Wheat infection by Fusarium graminearum species complex members is facilitated by a transcriptionally conserved non-ribosomal peptide synthetase gene cluster

Biosynthetic gene clusters (BGCs) are often found in fungal pathogens and encode secondary (or specialized) metabolites that play crucial roles in host and niche adaptation. However, the regulatory dynamics and functions of these BGCs during host infection remain largely unknown. To address this gap, we employed interspecies comparative transcriptomics to identify BGCs involved in host-pathogen interactions mediated by the Fusarium graminearum species complex (FGSC).
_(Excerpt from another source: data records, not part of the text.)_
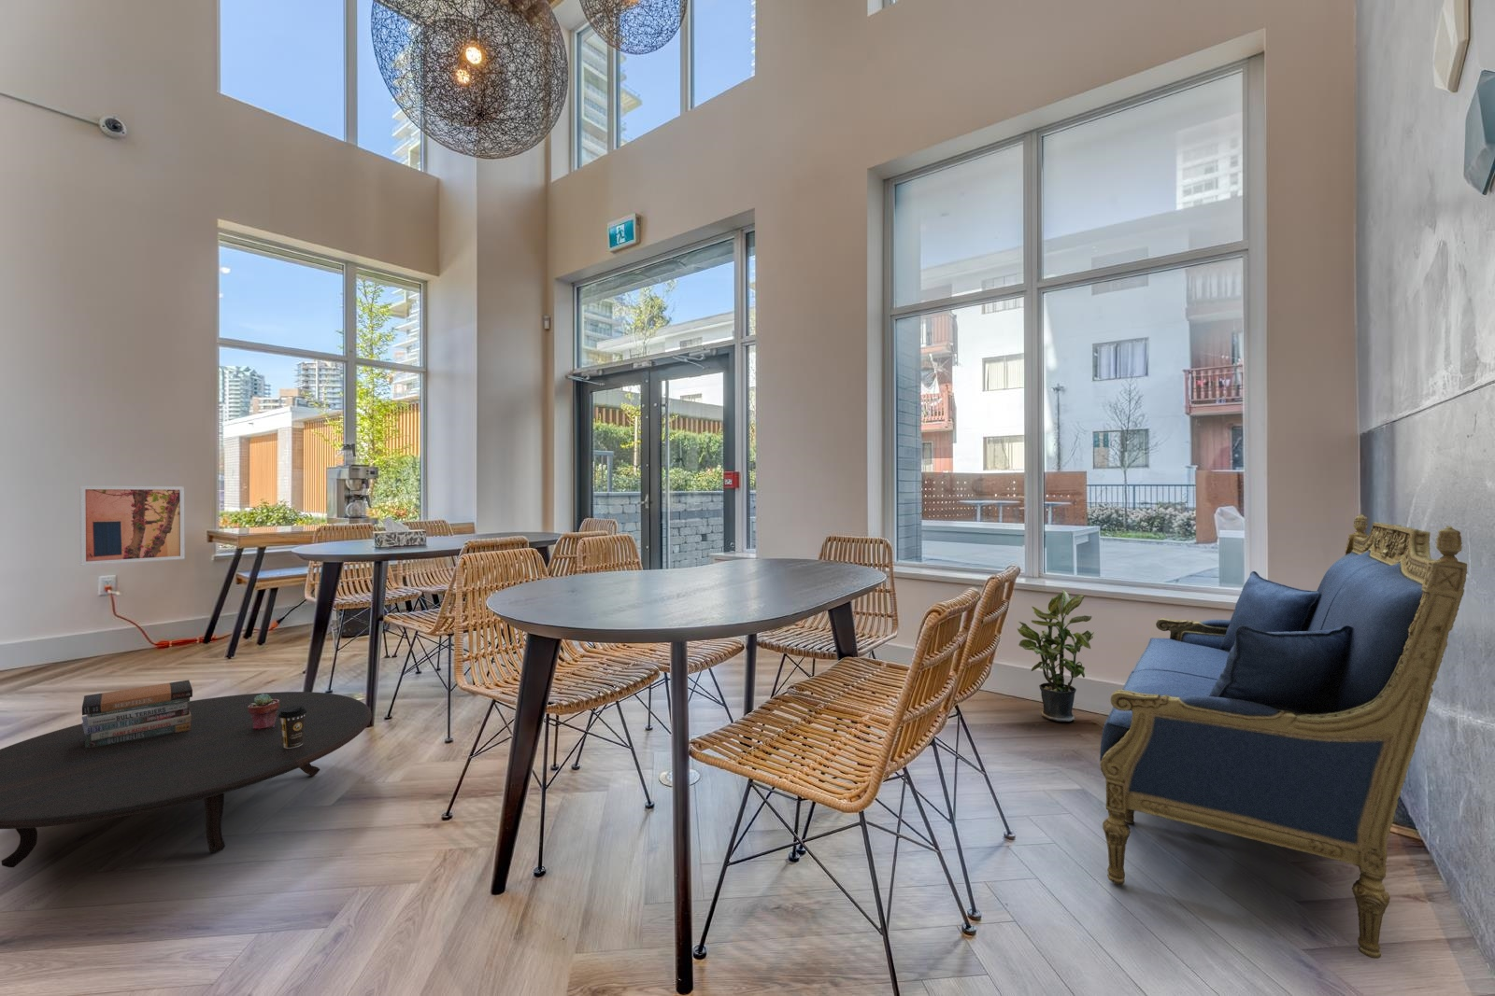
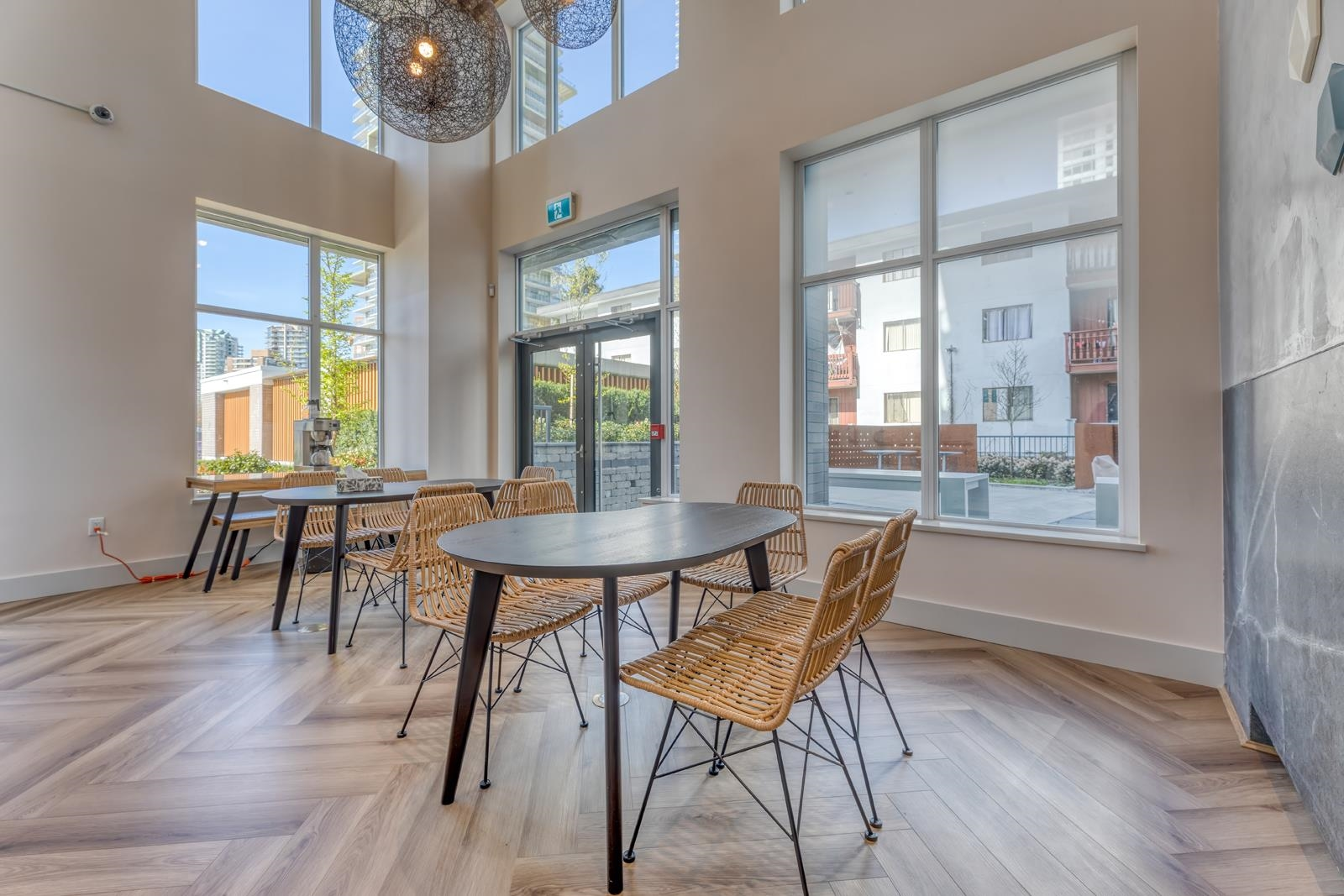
- potted plant [1017,589,1095,723]
- coffee cup [278,706,307,748]
- book stack [81,679,194,748]
- table [0,690,373,868]
- potted succulent [248,694,279,730]
- settee [1099,514,1468,959]
- wall art [79,486,186,566]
We conducted joint transcriptomic and metabolomic analyses during wheat infection and in vitro experiments with five members of the FGSC to understand gene regulation during host infection. Our findings revealed that expression regulation was predominantly species-specific, but we also identified a set of shared upregulated genes that were common to all five FGSC species showing enrichment for metabolic and pathogenicity-associated functions. We focused on jointly upregulated BGC during infection and identified a NRPS-like gene cluster named SM3. The cluster was highly conserved within FGSC and shared by the more distant F. sambucinum species complex. We show that inactivation of the BGC core gene significantly impairs F. graminearum sensu stricto (s.s.) spore production, reduces fungal spread and Fusarium Head Blight symptoms on wheat kernels. Our results highlight that comparative infection transcriptomes can reveal conserved metabolic functions mediating the host infection process of a plant pathogen.